◆ RECORDS SHOWN
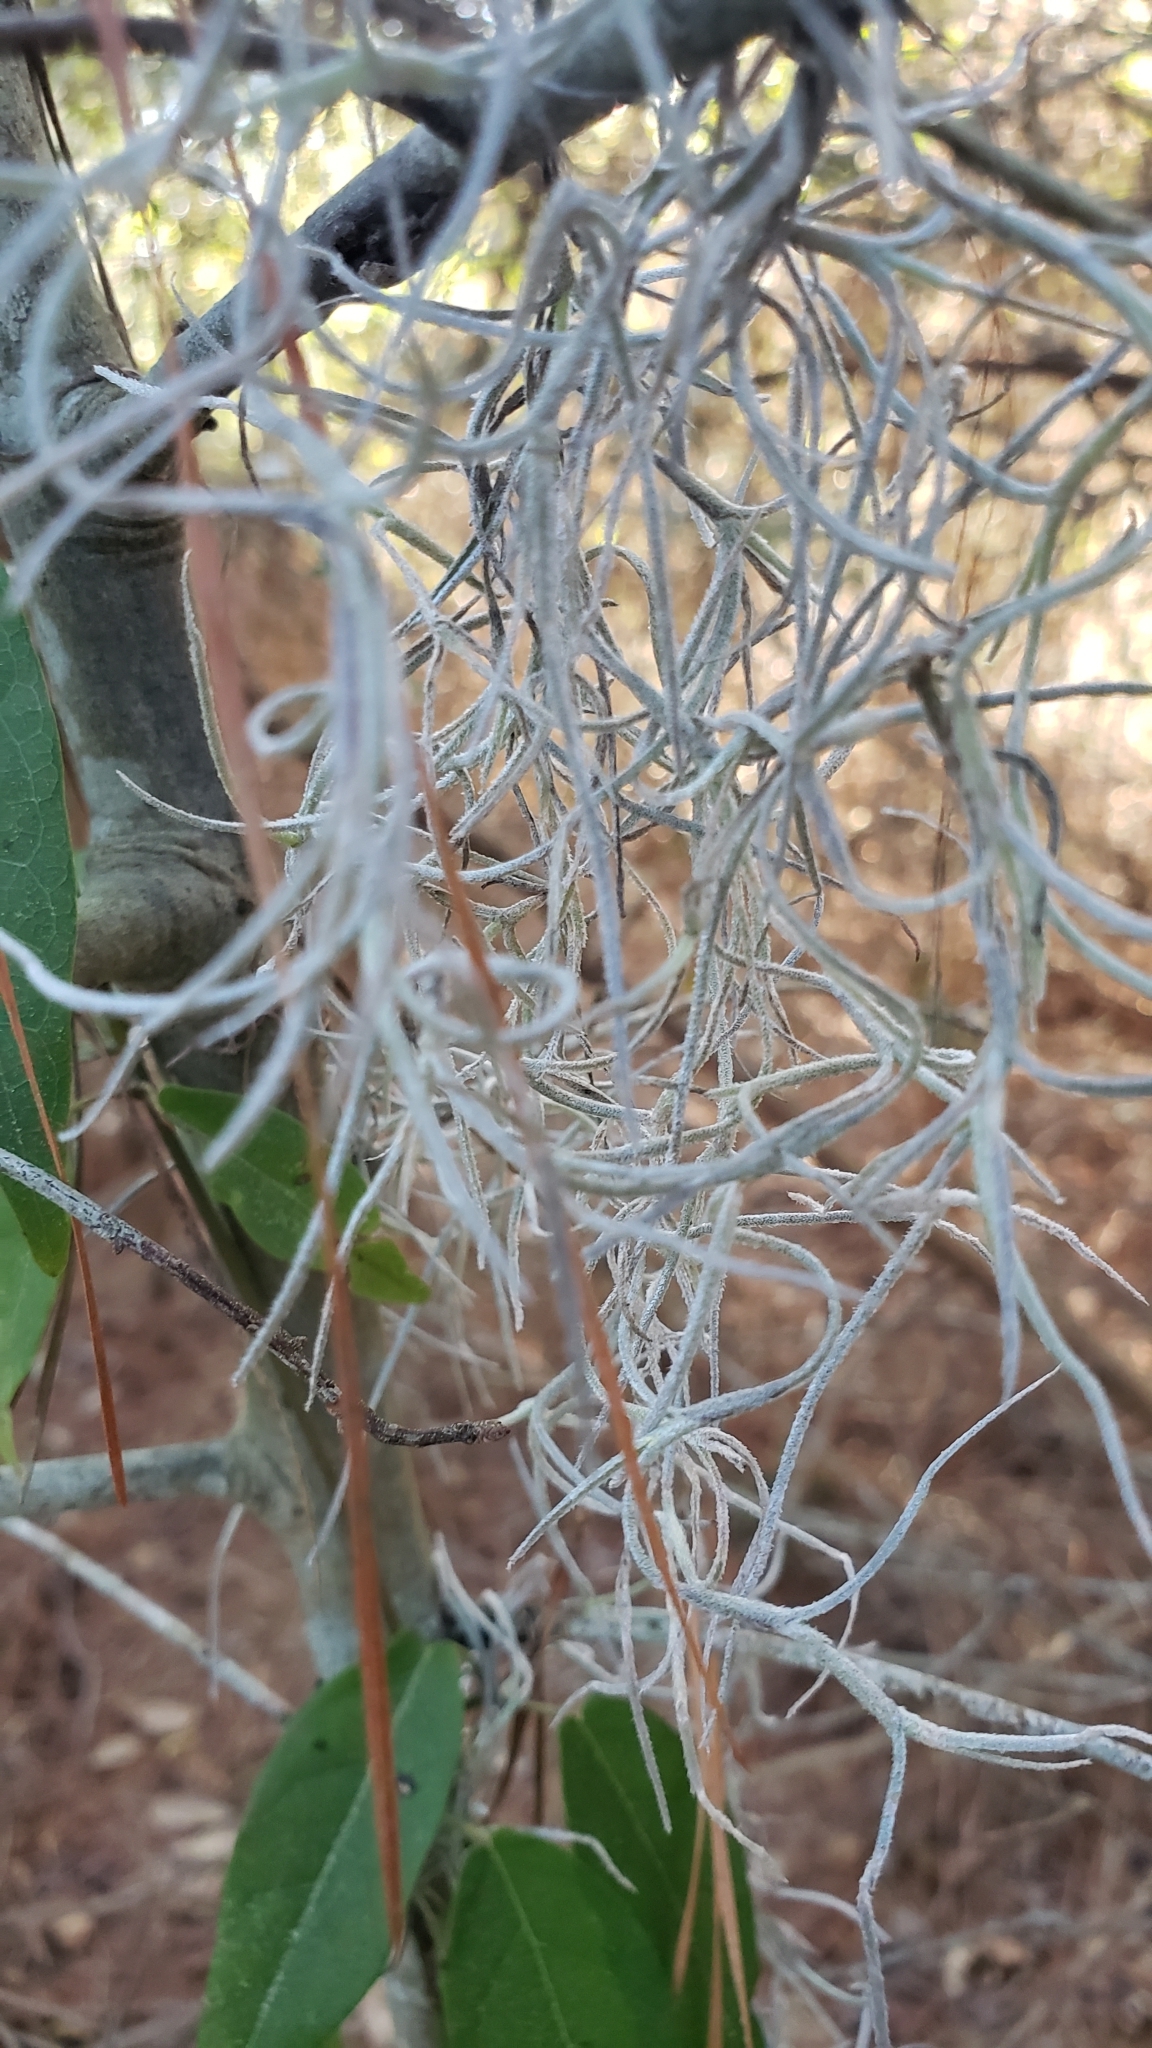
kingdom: Plantae
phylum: Tracheophyta
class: Liliopsida
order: Poales
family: Bromeliaceae
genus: Tillandsia
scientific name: Tillandsia usneoides
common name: Spanish moss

◆ SHORT PROBLEM
Update the lines of the material by changing "common name" to "popular name" and leaving everything else the same. Leave out the pictures.

◆ TASK RESPONSE
kingdom: Plantae
phylum: Tracheophyta
class: Liliopsida
order: Poales
family: Bromeliaceae
genus: Tillandsia
scientific name: Tillandsia usneoides
popular name: Spanish moss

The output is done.